On 4.10.19 г. 10:50 ч., Anand Jain wrote:
> In open_fs_devices() we identify alien device but we don't reset its
> the device::name. So progs device list does not show the device missing
> as shown in the script below.
>
> mkfs.btrfs -fq /dev/sdd && mount /dev/sdd /btrfs
> mkfs.btrfs -fq -draid1 -mraid1 /dev/sdc /dev/sdb
> sleep 3 # avoid racing with udev's useless scans if needed
> btrfs dev add -f /dev/sdb /btrfs
> mount -o degraded /dev/sdc /btrfs1
>
> No missing device:
> btrfs fi show -m /btrfs1
> Label: none uuid: 3eb7cd50-4594-458f-9d68-c243cc49954d
> Total devices 2 FS bytes used 128.00KiB
> devid 1 size 12.00GiB used 1.26GiB path /dev/sdc
> devid 2 size 12.00GiB used 1.26GiB path /dev/sdb
>
> Signed-off-by: Anand Jain <anand.j...@oracle.com>
> ---
> PS: Fundamentally its wrong approach that btrfs-progs deduces the device
> missing state in the userland instead of obtaining it from the kernel.
> I objected on the patch, but still those patches got merged, this bug is
> one of its side effects.
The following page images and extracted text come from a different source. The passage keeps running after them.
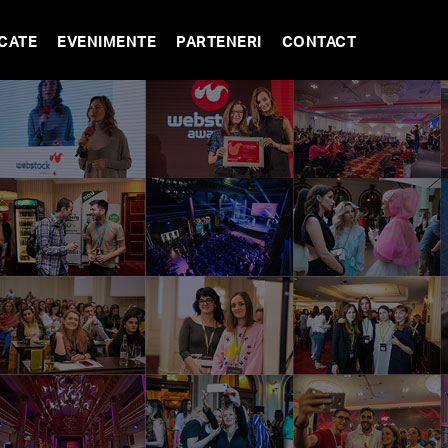
CATE
EVENIMENTE
PARTENERI
CONTACT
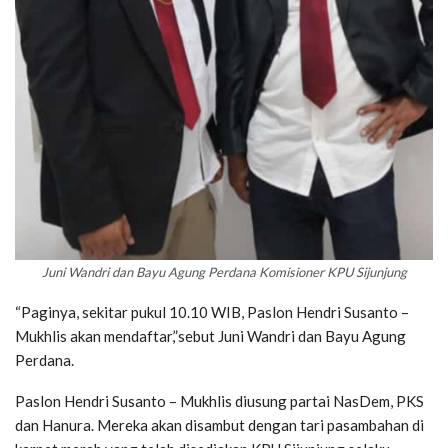
Juni Wandri dan Bayu Agung Perdana Komisioner KPU Sijunjung
“Paginya, sekitar pukul 10.10 WIB, Paslon Hendri Susanto –
Mukhlis akan mendaftar,”sebut Juni Wandri dan Bayu Agung
Perdana.
Paslon Hendri Susanto – Mukhlis diusung partai NasDem, PKS
dan Hanura. Mereka akan disambut dengan tari pasambahan di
Ironically I wrote patches to read device_state
> from the kernel using ioctl, procfs and sysfs but didn't get the due
> attention till a merger.
>
> fs/btrfs/volumes.c | 13 ++++++++++---
> 1 file changed, 10 insertions(+), 3 deletions(-)
>
> diff --git a/fs/btrfs/volumes.c b/fs/btrfs/volumes.c
> index 06ec3577c6b4..05ade8c7342b 100644
> --- a/fs/btrfs/volumes.c
> +++ b/fs/btrfs/volumes.c
> @@ -803,10 +803,10 @@ static int btrfs_open_one_device(struct
> btrfs_fs_devices *fs_devices,
> disk_super = (struct btrfs_super_block *)bh->b_data;
> devid = btrfs_stack_device_id(&disk_super->dev_item);
> if (devid != device->devid)
> - goto error_brelse;
> + goto free_alien;
>
> if (memcmp(device->uuid, disk_super->dev_item.uuid, BTRFS_UUID_SIZE))
> - goto error_brelse;
> + goto free_alien;
>
Imo a better approach is to return a particular error code and do the
deletion in open_fs_devices. Otherwise it's not apparent why you use
list_for_each_entry_safe in one function to delete something in a
different one (whose name by the way doesn't suggest a deletion is going
on). Looking at the error I think enodev/enxio is appropriate.
> device->generation = btrfs_super_generation(disk_super);
>
> @@ -845,6 +845,11 @@ static int btrfs_open_one_device(struct btrfs_fs_devices
> *fs_devices,
>
> return 0;
>
> +free_alien:
> + fs_devices->num_devices--;
> + list_del(&device->dev_list);
> + btrfs_free_device(device);
> +
> error_brelse:
> brelse(bh);
> blkdev_put(bdev, flags);
> @@ -1329,11 +1334,13 @@ static int open_fs_devices(struct btrfs_fs_devices
> *fs_devices,
> fmode_t flags, void *holder)
> {
> struct btrfs_device *device;
> + struct btrfs_device *tmp_device;
> struct btrfs_device *latest_dev = NULL;
>
> flags |= FMODE_EXCL;
>
> - list_for_each_entry(device, &fs_devices->devices, dev_list) {
> + list_for_each_entry_safe(device, tmp_device, &fs_devices->devices,
> + dev_list) {
> /* Just open everything we can; ignore failures here */
> if (btrfs_open_one_device(fs_devices, device, flags, holder))
> continue;
>